I had heard this Creative Cloud from Adobe was coming. I was not sure if I would like it or not. I am sure you are aware there has been a lot of chat via the Internet about this concept that Adobe will be offering. I myself had mixed feelings until I watched the live presentation yesterday via the Internet. What you get for your dollar to me is pretty good. You have access to just about all of the major software programs from Adobe. If I understand it correctly besides Cloud storage you even have a place to host your Website. Then when they announced if you currently have a CS product you get a discount price of $29.99 a month for a year. If you really look at what Adobe is offering you get a lot for the dollar.

I did check with Adobe to see if I qualify for this discount price and sure enough I do. So now I am really thinking about giving this Creative Cloud a try.
Like you said, "keep an open mind".

Stu

Yes, there is a lot to process here. It's not just having all of Adobe's software available at your fingertips, although that is a big thing. It's a publishing platform, it's Mac and PC friendly (for the first time you can use one of your two "license seats" for a Mac and the other for a PC), and there will be lots of talent working there. Plus if you want to publish to a variety of mobile devices, this looks like the ticket. Whew!

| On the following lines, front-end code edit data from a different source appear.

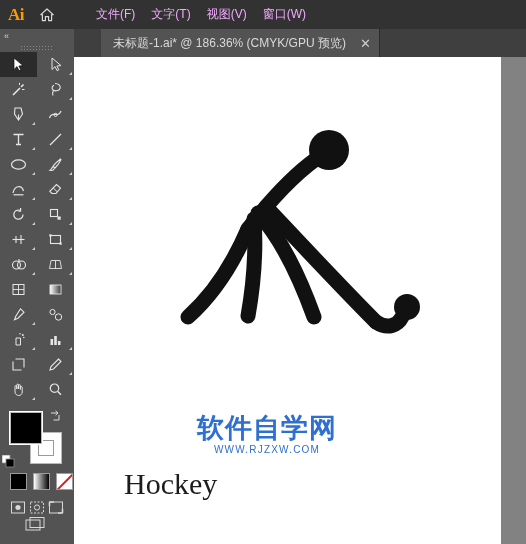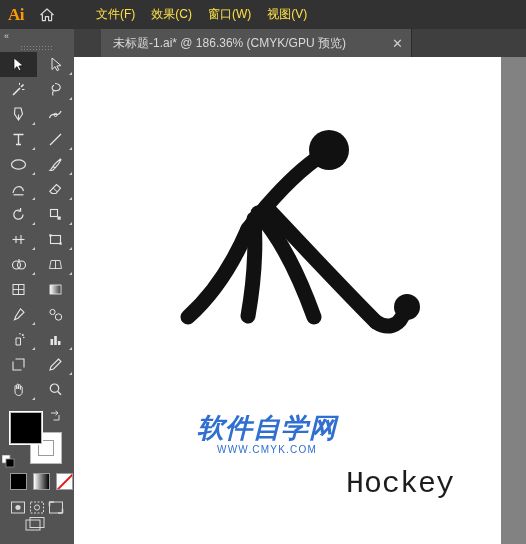--- a/index.html
+++ b/index.html
@@ -50,7 +50,7 @@
     height: 29px;
   }
   .menu-item {
-    color: #fde047;
+    color: #f0abfc;
     font-size: 12px;
     padding: 0 8px;
     height: 29px;

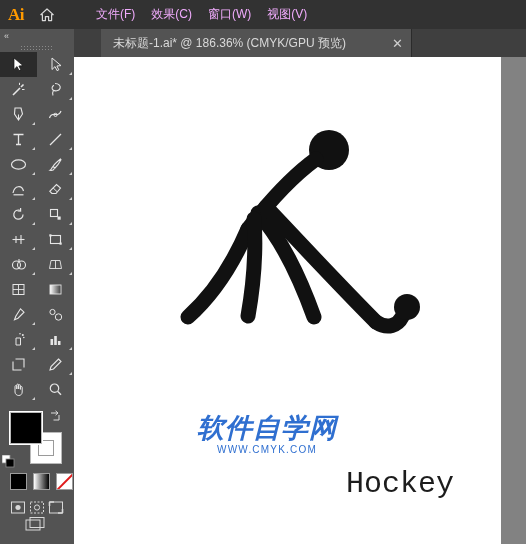--- a/index.html
+++ b/index.html
@@ -296,6 +296,7 @@
     </div>
     <div class="menu-items">
       <div class="menu-item">文件(F)</div>
+      <div class="menu-item">文字(T)</div>
       <div class="menu-item">效果(C)</div>
       <div class="menu-item">窗口(W)</div>
       <div class="menu-item">视图(V)</div>

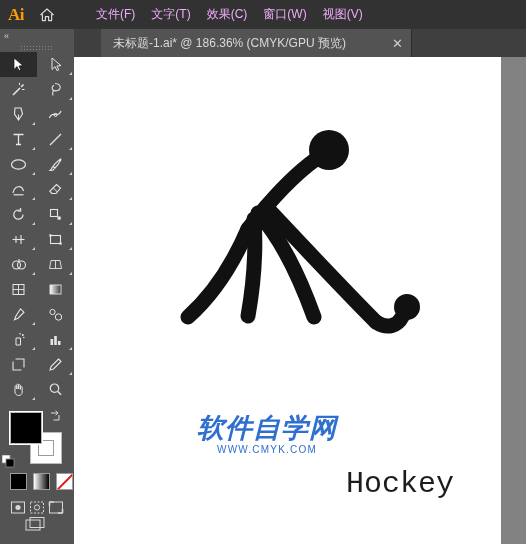--- a/index.html
+++ b/index.html
@@ -297,7 +297,6 @@
     <div class="menu-items">
       <div class="menu-item">文件(F)</div>
       <div class="menu-item">文字(T)</div>
-      <div class="menu-item">效果(C)</div>
       <div class="menu-item">窗口(W)</div>
       <div class="menu-item">视图(V)</div>
     </div>

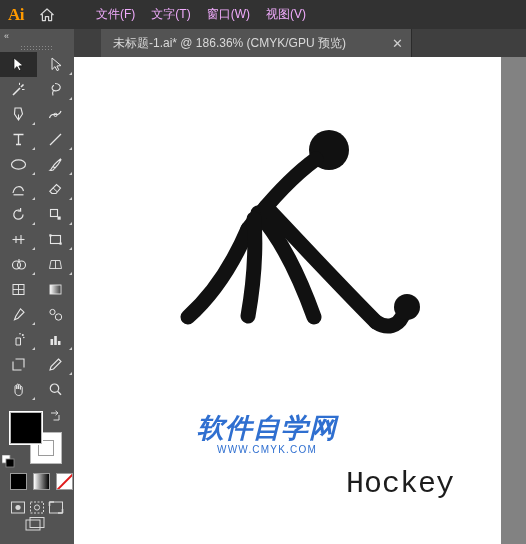--- a/index.html
+++ b/index.html
@@ -297,8 +297,8 @@
     <div class="menu-items">
       <div class="menu-item">文件(F)</div>
       <div class="menu-item">文字(T)</div>
+      <div class="menu-item">视图(V)</div>
       <div class="menu-item">窗口(W)</div>
-      <div class="menu-item">视图(V)</div>
     </div>
   </div>
 

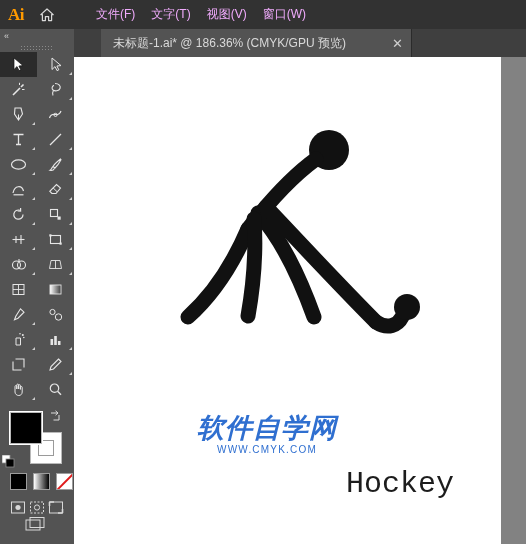--- a/index.html
+++ b/index.html
@@ -215,7 +215,6 @@
     font-size: 12px;
     white-space: nowrap;
     border-right: 1px solid #2b2b2b;
-    gap: 32px;
   }
   .doctab .close {
     margin-left: 14px;

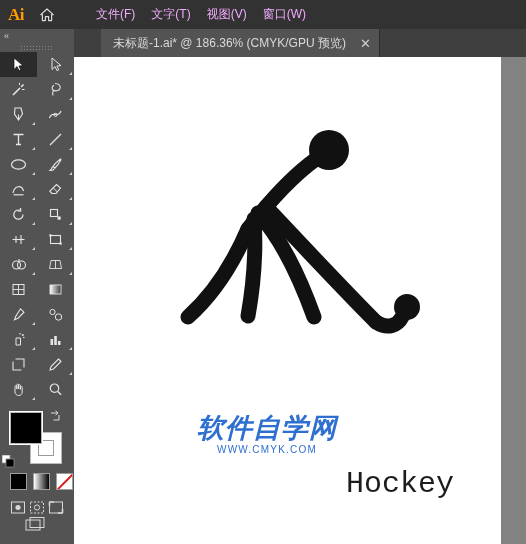--- a/index.html
+++ b/index.html
@@ -262,7 +262,6 @@
     letter-spacing: 1px;
     line-height: 1;
     text-shadow: 0 0 1px rgba(255,255,255,0.9);
-    font-style: italic;
   }
   .wm-sub {
     font-size: 10px;

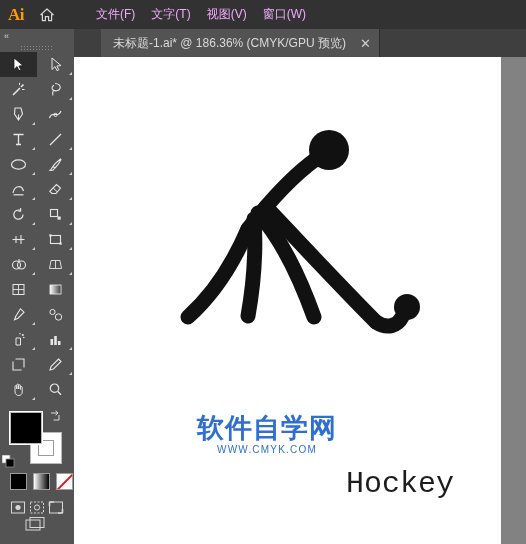--- a/index.html
+++ b/index.html
@@ -602,7 +602,7 @@
 
       <div class="watermark">
         <div class="wm-main">软件自学网</div>
-        <div class="wm-sub">WWW.CMYK.COM</div>
+        <div class="wm-sub">WWW.RJZXW.COM</div>
       </div>
 
       <div class="hockey-label">Hockey</div>

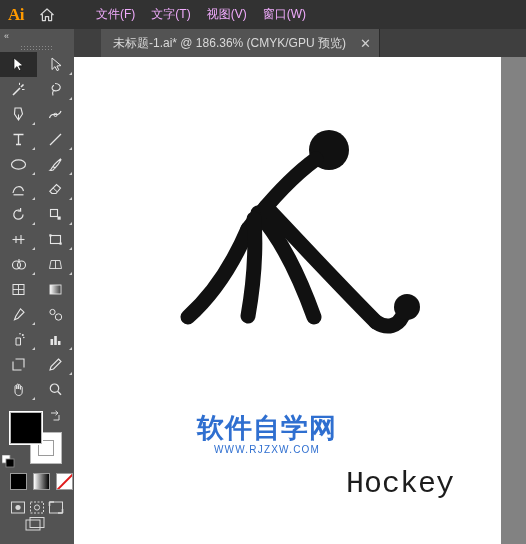--- a/index.html
+++ b/index.html
@@ -274,10 +274,10 @@
     position: absolute;
     left: 50px; top: 410px;
     width: 330px;
-    text-align: right;
+    text-align: left;
     font-size: 30px;
     color: #1c1c1c;
-    font-family: Liberation Mono, monospace;
+    font-family: Liberation Serif, serif;
   }
 </style>
 </head>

Of course, there's also the cynical thought that Adobe wants to push people away from the "every other version" upgrade cycle and thus increase the amount of money they're getting from each user. :-D

On a side note - most IT security professionals don't believe security in the cloud has been thought through nearly enough. I use cloud storage for items where I don't particularly care if they somehow got compromised (we use Dropbox for our family grocery list, for example). If I were a pro photographer, I don't know that I'd trust the cloud for my important images.